Common Allergens in Alcoholic Beverages
Some people are unable to break down these components during digestion, and this leads to intolerance. Some common allergens are;
Sulfites – The sulfite allergy symptoms alcohol induces are caused by the addition of sulfites to beer and wine during production, in the form of preservatives and to inhibit the growth of yeast. The reaction to sulfites may trigger asthmatic attacks as well as other conditions. Common sulfites found in wine and beer is sulfur dioxide and potassium bisulfate.
Histamine – this component is found in variable quantity in fermented products, which include beer and wines. The body, during digestion, produces enzymes known as diamine oxidase (DAO) in order to break down high histamine levels contained in ethanol beverages and other products. Hence, if there is a deficit in the production of DAO in the body, it could lead to an immediate allergic reaction such as diarrhea, loss of breath, red itchy skin, nasal congestion, and other conditions, until an alcohol allergy treatment is administered.
Other allergens present in alcoholic beverages in high quantity include; wheat, barley, hops, grapes, egg protein, yeast, sodium metabisulphites, rye, and gluten.
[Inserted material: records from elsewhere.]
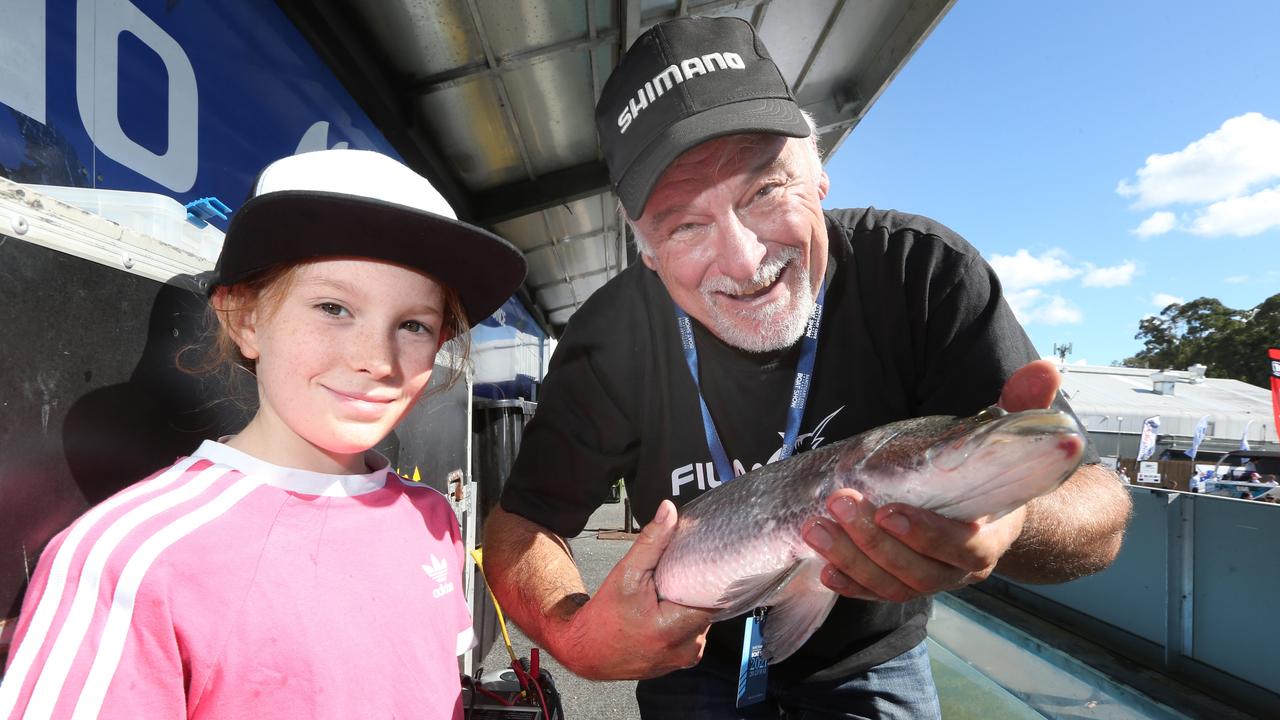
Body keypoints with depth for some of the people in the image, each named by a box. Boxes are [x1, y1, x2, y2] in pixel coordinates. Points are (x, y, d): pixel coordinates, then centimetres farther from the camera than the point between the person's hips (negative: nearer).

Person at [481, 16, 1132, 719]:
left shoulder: (926, 273, -25)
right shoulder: (612, 339, -23)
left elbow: (1098, 512, -24)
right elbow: (521, 524, -15)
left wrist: (1009, 525, -48)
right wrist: (576, 635, -36)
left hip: (872, 659, 1)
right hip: (692, 656, 1)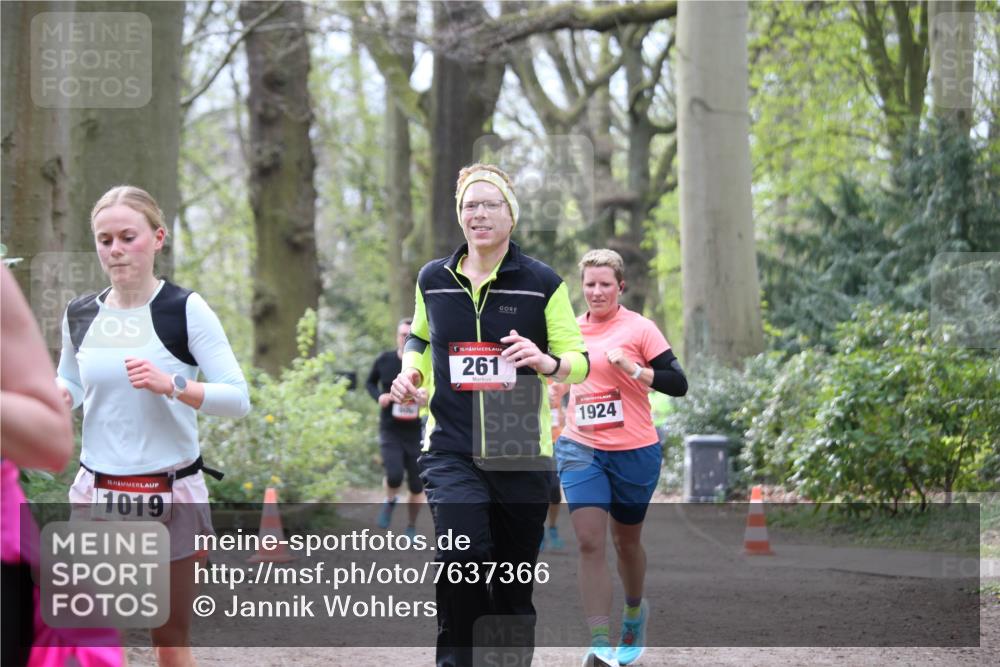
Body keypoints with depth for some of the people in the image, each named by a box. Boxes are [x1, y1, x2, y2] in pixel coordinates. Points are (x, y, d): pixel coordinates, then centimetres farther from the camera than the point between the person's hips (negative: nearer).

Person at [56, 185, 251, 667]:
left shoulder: (186, 310, -8)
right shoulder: (80, 315, 4)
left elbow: (238, 399, -12)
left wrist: (171, 384, -26)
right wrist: (56, 393, -3)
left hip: (171, 497, -3)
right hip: (97, 492, 3)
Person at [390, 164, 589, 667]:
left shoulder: (542, 283, -1)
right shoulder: (433, 279, 7)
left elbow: (580, 361, 1)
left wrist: (546, 362, -21)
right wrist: (411, 373, 4)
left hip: (521, 453, 0)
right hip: (451, 451, 0)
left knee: (514, 584, 7)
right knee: (462, 559, -23)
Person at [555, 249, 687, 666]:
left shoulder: (639, 328, -7)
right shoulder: (571, 329, 7)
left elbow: (678, 384, -12)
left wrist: (634, 369, -23)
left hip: (634, 452, -3)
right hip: (580, 450, 3)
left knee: (625, 540, 13)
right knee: (589, 542, -13)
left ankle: (635, 611, 43)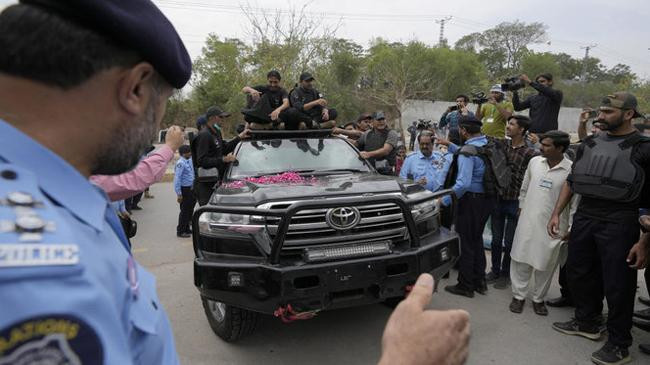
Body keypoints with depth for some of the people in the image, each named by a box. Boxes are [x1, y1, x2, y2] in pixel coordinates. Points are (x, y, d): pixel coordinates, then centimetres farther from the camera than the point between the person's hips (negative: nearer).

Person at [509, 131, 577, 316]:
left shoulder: (571, 170, -11)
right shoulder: (534, 162, 1)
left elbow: (575, 202, -6)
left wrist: (570, 229, -5)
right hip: (528, 221, 3)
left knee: (545, 265, 9)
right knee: (521, 259, 8)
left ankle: (538, 298, 28)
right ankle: (519, 295, 23)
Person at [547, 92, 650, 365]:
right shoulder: (589, 144, 10)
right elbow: (571, 181, 16)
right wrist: (556, 214, 9)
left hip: (619, 222, -6)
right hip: (583, 217, 6)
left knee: (617, 284, 2)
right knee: (578, 272, 16)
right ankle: (587, 322, 36)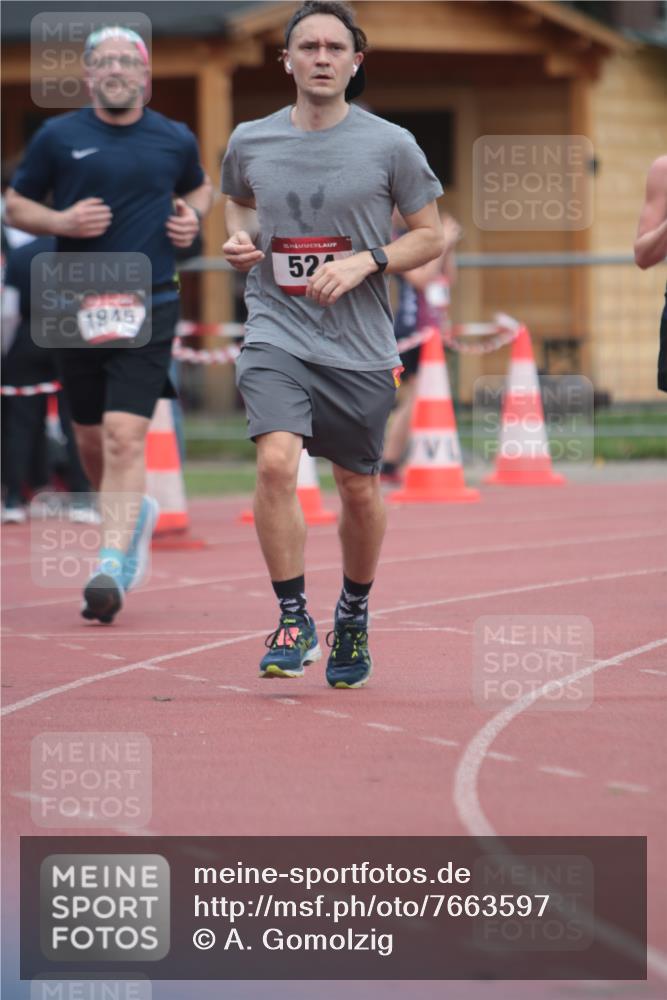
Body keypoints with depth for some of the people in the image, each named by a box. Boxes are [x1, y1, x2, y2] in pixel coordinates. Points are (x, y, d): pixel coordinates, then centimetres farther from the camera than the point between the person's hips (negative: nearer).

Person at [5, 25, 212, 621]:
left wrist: (193, 217, 3)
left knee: (124, 435, -15)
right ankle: (134, 514, 42)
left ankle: (110, 565, -19)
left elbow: (199, 187, 26)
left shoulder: (175, 140, 6)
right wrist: (61, 222, -10)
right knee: (91, 439, 12)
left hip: (150, 307, -2)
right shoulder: (58, 137, 3)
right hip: (77, 305, 2)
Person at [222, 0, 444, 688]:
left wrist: (363, 263, -12)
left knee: (359, 487, 11)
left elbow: (429, 236, 4)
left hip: (359, 343, 0)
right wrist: (238, 239, 2)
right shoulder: (248, 142, 3)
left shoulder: (390, 146, -3)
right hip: (276, 330, 0)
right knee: (276, 462, -22)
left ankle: (354, 613, 35)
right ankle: (294, 621, -11)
The higher the presence of each of this allergen in an alcoholic beverage, the more chances there are of an intolerance reaction.
Lack of tolerance to alcoholic beverages may be caused by a genetic polymorphism which inhibits the formation of the aldehyde dehydrogenase enzyme hereby stopping the breakdown of acetaldehyde which is a metabolite of the “digestion” process. This condition is mainly found in Asians.
There are a few other disorders that are related to the inability to digest alcoholic beverages such as;
- Hodgkin’s Lymphoma
- Asthma and Hay fever
- Alcoholic gastritis
- Acid reflux
People often ask “can alcohol cause seizures?” this depends on your level of alcohol intake. Withdrawal from alcohol after indulging in binge drinking over an extended period of time can cause seizures.
Possible Complications of Alcohol Intolerance
There are other possible conditions that may occur as primary or secondary effects due to the inability to break down alcohol. Diabetes and alcohol can lead to various conditions such as low blood sugar as well as others. Apart from severe anaphylaxis, drinking has other adverse reactions that may not be restricted to allergies such as impairment of mental functions, the toxicity of the liver and stomach, and extreme anxiety. Immediate treatment for alcohol use disorder is necessary for all cases of reaction to the substance.
Time to Seek Help
It is important to pay attention to details regarding symptoms of allergic reactions and when they occur. Symptoms can be managed effectively when discovered early enough. Alcohol allergy rash treatment can be administered in cases where reactions occur in the alcohol it can be deduced form of a rash. Often times these reactions are not fatal; however, mild and severe allergies can be treated with doses of epinephrine at first sight before seeking a more elaborate treatment from an alcohol treatment center.